*** Opening of READING TEXT ***

My opinon would be to stick with the rem. 700, savage or a ruger m77. just before deer season me and the wife went to get her a gun she held the savage the wetherby vanguard the marlin and the rem 700 adl, she hated the way the marlin and the wetherby felt. she liked the rem. the best so we bought the rem.700 adl in a .308 it shoots great the recoil is little it kicks half of what my ruger .308 kick. its a great gun. but u should choose a gun that is comfortable and feels good to you.


----------



## Gee LeDouche (Sep 21, 2007)

adamb said:


> Is there a big difference between the remington 700 and 770?


HUGE difference! Stay as far away from the 770 as possible. if they could find any plastic parts to replace good quality metal parts, they did it on the 770. Dont let the price of the 770 tease you. it is not even in the same ball park as the 700! other than a 700, the Ruger M77 (hawkeye) is an excellent option. less than that, I would look at Savage.. I dont really dig savages, but a LOT of people swear by them.

*** Close of READING TEXT ***

= TASK SET =
a: From the forum thread about hunting rifles, copy the passage that runs from "HUGE difference! Stay" to "swear by them.".
b: Answer these questions using the forum thread about hunting rifles:
(i) In what caliber was the Remington 700 ADL that was bought?
(ii) According to the reply, what did the maker replace with plastic on the 770?
(iii) Besides the 700, which rifle does the reply call an excellent option?
c: Write a further passage for the forum thread about hunting rifles, picking up after its final sentence.

*** Opening of SOURCE DATA ***

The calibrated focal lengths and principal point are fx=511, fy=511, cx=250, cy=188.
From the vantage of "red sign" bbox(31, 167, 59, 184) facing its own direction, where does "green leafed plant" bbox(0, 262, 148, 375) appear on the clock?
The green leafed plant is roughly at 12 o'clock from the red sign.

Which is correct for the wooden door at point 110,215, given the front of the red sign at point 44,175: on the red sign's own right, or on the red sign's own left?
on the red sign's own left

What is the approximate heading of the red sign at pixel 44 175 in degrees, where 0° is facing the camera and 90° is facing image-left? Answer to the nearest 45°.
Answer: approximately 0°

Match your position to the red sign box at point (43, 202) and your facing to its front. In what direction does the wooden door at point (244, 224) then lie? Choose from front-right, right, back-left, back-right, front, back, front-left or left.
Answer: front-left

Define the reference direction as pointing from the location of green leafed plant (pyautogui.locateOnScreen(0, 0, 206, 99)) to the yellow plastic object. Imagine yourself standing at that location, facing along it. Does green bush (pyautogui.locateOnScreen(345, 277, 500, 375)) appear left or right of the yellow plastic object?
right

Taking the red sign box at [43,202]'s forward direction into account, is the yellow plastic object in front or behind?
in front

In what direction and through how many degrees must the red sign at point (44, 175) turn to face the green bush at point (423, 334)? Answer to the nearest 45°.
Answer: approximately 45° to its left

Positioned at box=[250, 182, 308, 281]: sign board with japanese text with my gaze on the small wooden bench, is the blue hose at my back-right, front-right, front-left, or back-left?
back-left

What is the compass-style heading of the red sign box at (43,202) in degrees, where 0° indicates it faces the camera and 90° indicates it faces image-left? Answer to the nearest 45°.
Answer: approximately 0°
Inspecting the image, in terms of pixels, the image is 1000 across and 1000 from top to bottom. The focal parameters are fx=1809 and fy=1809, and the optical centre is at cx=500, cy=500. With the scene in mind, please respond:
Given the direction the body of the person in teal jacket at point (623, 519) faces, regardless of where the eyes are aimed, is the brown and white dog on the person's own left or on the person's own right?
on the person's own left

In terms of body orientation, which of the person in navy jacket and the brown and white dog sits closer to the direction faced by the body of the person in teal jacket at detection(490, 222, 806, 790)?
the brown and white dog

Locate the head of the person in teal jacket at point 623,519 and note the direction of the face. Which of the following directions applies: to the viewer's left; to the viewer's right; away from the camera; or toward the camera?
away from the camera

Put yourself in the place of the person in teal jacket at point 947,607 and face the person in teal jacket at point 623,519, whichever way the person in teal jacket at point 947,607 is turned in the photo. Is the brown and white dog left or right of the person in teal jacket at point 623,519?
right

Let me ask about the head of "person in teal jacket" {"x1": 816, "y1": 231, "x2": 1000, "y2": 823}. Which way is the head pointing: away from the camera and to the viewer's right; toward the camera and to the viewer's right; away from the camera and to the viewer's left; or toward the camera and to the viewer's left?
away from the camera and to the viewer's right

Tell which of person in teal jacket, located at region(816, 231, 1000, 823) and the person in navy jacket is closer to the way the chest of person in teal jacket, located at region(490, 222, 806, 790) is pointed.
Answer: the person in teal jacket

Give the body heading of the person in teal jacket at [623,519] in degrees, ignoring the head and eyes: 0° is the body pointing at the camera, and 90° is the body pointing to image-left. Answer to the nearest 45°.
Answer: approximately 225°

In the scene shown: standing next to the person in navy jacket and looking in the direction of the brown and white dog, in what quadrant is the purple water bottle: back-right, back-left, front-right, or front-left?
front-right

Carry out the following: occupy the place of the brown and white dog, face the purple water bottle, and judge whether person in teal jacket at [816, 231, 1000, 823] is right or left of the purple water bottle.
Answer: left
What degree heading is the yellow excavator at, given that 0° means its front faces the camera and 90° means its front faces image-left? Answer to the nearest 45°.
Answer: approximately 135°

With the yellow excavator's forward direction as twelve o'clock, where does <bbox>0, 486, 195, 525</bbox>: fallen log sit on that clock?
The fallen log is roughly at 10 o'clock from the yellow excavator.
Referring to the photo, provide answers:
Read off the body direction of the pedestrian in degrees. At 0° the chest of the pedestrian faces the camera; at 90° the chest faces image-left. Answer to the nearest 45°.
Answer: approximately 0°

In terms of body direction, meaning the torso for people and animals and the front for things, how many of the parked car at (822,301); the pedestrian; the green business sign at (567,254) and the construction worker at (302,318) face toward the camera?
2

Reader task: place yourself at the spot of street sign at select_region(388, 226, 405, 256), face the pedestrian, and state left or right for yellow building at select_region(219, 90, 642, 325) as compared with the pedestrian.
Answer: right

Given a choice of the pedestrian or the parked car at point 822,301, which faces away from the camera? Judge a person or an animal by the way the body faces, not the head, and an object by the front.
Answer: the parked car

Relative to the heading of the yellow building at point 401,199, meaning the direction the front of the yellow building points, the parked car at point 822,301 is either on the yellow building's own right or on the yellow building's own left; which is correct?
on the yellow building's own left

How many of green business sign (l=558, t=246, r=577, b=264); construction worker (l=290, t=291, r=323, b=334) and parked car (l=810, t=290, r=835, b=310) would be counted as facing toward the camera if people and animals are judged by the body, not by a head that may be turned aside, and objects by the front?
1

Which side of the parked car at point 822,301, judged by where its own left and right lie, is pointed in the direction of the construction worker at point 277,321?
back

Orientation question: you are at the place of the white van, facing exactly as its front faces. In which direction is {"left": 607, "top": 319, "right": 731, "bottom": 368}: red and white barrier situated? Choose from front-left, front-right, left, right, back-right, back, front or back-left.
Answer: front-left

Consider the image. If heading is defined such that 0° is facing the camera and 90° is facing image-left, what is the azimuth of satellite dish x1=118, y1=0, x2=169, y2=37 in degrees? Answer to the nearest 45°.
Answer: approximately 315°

*** Close of SOURCE DATA ***
*** Opening of SOURCE DATA ***

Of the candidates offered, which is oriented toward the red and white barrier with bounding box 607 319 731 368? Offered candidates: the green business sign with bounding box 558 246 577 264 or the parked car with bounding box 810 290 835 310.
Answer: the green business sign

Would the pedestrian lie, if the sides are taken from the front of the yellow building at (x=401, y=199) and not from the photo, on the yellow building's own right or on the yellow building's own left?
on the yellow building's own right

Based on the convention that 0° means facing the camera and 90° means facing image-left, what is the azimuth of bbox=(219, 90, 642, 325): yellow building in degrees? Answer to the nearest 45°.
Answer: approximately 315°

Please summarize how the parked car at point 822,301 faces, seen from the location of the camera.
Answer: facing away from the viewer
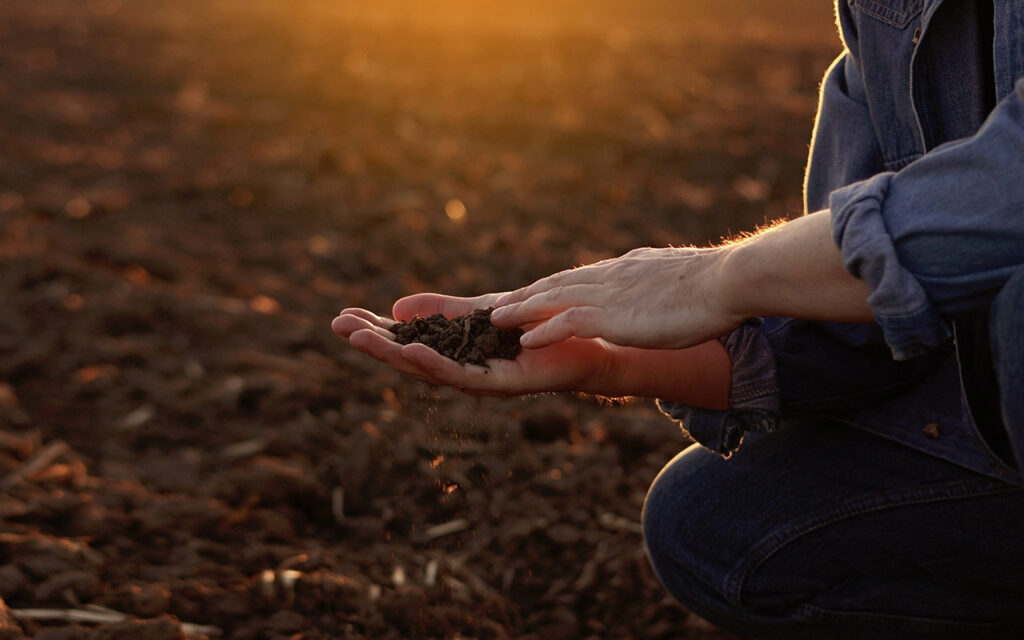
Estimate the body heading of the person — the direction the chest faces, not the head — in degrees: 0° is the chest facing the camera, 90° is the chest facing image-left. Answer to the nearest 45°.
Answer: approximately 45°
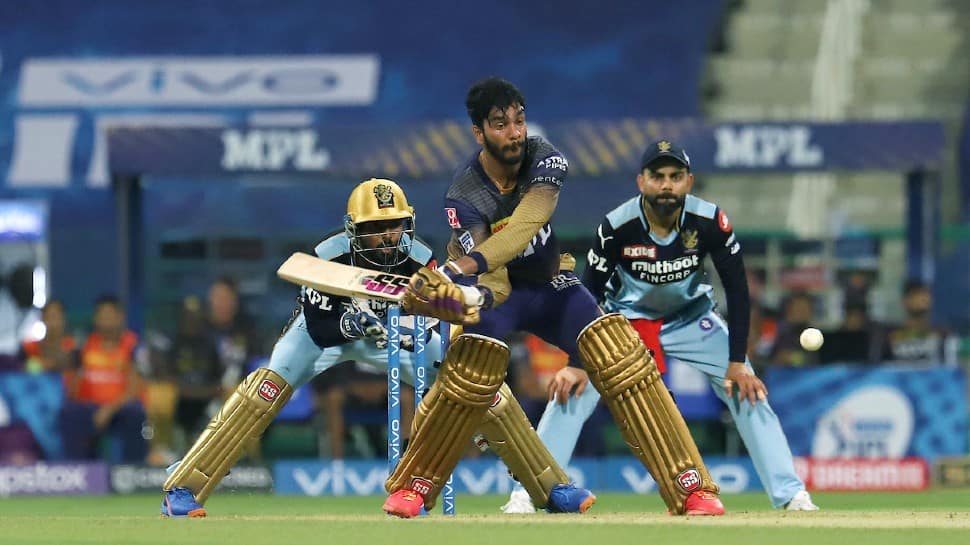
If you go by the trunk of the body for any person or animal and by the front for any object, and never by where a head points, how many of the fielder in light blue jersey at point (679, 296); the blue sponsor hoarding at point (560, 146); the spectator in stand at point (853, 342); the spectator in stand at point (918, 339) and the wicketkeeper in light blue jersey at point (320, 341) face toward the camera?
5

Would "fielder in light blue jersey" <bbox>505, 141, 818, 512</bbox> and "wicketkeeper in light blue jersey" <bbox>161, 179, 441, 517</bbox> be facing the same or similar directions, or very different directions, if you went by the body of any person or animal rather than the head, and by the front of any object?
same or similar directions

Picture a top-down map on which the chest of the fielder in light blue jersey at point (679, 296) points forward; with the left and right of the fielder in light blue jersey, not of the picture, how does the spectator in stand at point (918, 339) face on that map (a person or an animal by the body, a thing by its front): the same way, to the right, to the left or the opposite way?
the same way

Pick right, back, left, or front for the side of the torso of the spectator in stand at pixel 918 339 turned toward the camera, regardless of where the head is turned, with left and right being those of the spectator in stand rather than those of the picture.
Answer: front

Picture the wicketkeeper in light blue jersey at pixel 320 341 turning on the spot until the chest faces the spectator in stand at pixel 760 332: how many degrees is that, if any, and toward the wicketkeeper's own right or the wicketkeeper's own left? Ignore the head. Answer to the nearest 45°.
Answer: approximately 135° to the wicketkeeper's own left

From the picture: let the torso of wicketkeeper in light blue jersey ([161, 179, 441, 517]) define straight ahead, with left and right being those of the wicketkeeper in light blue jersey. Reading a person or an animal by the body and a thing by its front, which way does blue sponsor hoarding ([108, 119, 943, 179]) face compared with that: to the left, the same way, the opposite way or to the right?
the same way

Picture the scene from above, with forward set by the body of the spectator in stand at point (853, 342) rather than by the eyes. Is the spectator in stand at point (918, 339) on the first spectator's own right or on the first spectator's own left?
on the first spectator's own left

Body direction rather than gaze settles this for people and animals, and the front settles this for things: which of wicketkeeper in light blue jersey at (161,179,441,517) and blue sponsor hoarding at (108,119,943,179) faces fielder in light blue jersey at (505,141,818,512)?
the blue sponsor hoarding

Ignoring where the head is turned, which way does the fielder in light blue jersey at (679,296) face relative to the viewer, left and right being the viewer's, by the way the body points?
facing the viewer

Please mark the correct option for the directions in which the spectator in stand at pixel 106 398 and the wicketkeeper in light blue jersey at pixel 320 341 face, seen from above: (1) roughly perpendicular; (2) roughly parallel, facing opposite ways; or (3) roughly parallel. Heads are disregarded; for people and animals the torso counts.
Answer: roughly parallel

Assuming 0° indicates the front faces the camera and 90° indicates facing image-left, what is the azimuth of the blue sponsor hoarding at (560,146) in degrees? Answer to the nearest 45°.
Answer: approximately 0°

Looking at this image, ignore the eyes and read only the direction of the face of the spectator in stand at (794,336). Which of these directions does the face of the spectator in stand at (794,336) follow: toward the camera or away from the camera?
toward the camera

*** Close of SOURCE DATA ***
*** Opening of SOURCE DATA ***

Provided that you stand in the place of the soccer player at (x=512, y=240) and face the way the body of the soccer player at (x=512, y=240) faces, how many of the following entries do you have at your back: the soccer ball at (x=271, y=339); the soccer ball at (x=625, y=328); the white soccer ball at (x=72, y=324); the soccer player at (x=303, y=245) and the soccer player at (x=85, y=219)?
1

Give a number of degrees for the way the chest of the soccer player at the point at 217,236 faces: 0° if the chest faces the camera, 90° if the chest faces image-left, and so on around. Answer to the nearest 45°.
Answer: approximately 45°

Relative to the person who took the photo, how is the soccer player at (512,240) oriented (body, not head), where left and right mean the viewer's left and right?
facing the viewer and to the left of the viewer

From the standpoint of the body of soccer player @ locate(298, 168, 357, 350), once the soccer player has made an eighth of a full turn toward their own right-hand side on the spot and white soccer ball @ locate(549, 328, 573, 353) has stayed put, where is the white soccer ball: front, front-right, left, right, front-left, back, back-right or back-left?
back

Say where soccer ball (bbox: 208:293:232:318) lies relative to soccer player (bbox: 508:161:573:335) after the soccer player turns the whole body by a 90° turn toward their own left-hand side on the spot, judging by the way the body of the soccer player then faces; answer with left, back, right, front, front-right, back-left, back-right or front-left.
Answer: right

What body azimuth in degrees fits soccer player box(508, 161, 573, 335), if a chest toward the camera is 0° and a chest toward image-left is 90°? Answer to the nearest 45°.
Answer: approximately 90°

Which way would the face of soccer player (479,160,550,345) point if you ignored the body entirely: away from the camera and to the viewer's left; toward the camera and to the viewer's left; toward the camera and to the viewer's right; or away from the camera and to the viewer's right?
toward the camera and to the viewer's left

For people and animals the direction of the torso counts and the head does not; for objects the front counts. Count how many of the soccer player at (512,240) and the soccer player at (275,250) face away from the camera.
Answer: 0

*** Close of SOURCE DATA ***

= ANSWER SET =
a:
HUGE difference! Stay as far away from the 770 as possible. if they could find any plastic parts to replace good quality metal parts, they did it on the 770. Dont let the price of the 770 tease you. it is not even in the same ball park as the 700! other than a 700, the Ruger M77 (hawkeye) is an excellent option. less than that, I would look at Savage.. I dont really dig savages, but a LOT of people swear by them.

b:
(i) .308
(ii) Good quality metal parts
(iii) The Ruger M77 (Hawkeye)

c:
----------



## cfarnwide (Sep 10, 2007)

> Tikka makes great rifles as well with very good customer feedback, but I have no experience with them at all.


A cow elk had a bad experience with one last Saturday... my buddies daughter punched a nice hole through it's lungs at 311 yards. Tikka makes a good rifle.

Throw any of the above rifles to your shoulder and see what fits YOU best.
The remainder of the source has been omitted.